-- Start of EXCERPTED RECORDS --

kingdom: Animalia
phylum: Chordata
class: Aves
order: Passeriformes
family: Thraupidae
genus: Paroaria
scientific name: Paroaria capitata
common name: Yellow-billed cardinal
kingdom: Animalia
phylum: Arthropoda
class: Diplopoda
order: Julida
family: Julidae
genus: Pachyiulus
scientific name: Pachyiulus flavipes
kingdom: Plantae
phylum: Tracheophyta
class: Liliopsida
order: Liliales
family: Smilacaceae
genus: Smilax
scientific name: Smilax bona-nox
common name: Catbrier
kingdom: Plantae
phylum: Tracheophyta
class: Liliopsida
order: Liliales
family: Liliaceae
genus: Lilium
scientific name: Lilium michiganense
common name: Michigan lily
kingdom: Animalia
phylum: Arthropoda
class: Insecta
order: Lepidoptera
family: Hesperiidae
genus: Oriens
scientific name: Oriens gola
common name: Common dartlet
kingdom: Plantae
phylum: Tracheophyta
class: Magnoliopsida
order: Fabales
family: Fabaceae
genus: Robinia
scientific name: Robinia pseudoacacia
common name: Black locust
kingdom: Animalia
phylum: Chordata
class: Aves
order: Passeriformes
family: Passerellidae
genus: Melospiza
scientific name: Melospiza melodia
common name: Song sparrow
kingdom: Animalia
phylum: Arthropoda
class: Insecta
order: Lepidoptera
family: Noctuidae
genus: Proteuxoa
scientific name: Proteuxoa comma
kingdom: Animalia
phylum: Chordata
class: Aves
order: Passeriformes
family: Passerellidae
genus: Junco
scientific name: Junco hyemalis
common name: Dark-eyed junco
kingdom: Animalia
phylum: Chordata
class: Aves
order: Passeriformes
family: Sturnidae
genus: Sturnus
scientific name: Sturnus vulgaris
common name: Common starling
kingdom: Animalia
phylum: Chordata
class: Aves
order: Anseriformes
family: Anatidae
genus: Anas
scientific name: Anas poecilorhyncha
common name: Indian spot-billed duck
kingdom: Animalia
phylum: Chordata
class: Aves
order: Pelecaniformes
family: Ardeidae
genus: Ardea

-- End of EXCERPTED RECORDS --

DIRECTIONS. Convert all the rows above into a JSON list of strings with one string per line, omitting blank lines.

THE RESULT.
[
  "kingdom: Animalia",
  "phylum: Chordata",
  "class: Aves",
  "order: Passeriformes",
  "family: Thraupidae",
  "genus: Paroaria",
  "scientific name: Paroaria capitata",
  "common name: Yellow-billed cardinal",
  "kingdom: Animalia",
  "phylum: Arthropoda",
  "class: Diplopoda",
  "order: Julida",
  "family: Julidae",
  "genus: Pachyiulus",
  "scientific name: Pachyiulus flavipes",
  "kingdom: Plantae",
  "phylum: Tracheophyta",
  "class: Liliopsida",
  "order: Liliales",
  "family: Smilacaceae",
  "genus: Smilax",
  "scientific name: Smilax bona-nox",
  "common name: Catbrier",
  "kingdom: Plantae",
  "phylum: Tracheophyta",
  "class: Liliopsida",
  "order: Liliales",
  "family: Liliaceae",
  "genus: Lilium",
  "scientific name: Lilium michiganense",
  "common name: Michigan lily",
  "kingdom: Animalia",
  "phylum: Arthropoda",
  "class: Insecta",
  "order: Lepidoptera",
  "family: Hesperiidae",
  "genus: Oriens",
  "scientific name: Oriens gola",
  "common name: Common dartlet",
  "kingdom: Plantae",
  "phylum: Tracheophyta",
  "class: Magnoliopsida",
  "order: Fabales",
  "family: Fabaceae",
  "genus: Robinia",
  "scientific name: Robinia pseudoacacia",
  "common name: Black locust",
  "kingdom: Animalia",
  "phylum: Chordata",
  "class: Aves",
  "order: Passeriformes",
  "family: Passerellidae",
  "genus: Melospiza",
  "scientific name: Melospiza melodia",
  "common name: Song sparrow",
  "kingdom: Animalia",
  "phylum: Arthropoda",
  "class: Insecta",
  "order: Lepidoptera",
  "family: Noctuidae",
  "genus: Proteuxoa",
  "scientific name: Proteuxoa comma",
  "kingdom: Animalia",
  "phylum: Chordata",
  "class: Aves",
  "order: Passeriformes",
  "family: Passerellidae",
  "genus: Junco",
  "scientific name: Junco hyemalis",
  "common name: Dark-eyed junco",
  "kingdom: Animalia",
  "phylum: Chordata",
  "class: Aves",
  "order: Passeriformes",
  "family: Sturnidae",
  "genus: Sturnus",
  "scientific name: Sturnus vulgaris",
  "common name: Common starling",
  "kingdom: Animalia",
  "phylum: Chordata",
  "class: Aves",
  "order: Anseriformes",
  "family: Anatidae",
  "genus: Anas",
  "scientific name: Anas poecilorhyncha",
  "common name: Indian spot-billed duck",
  "kingdom: Animalia",
  "phylum: Chordata",
  "class: Aves",
  "order: Pelecaniformes",
  "family: Ardeidae",
  "genus: Ardea"
]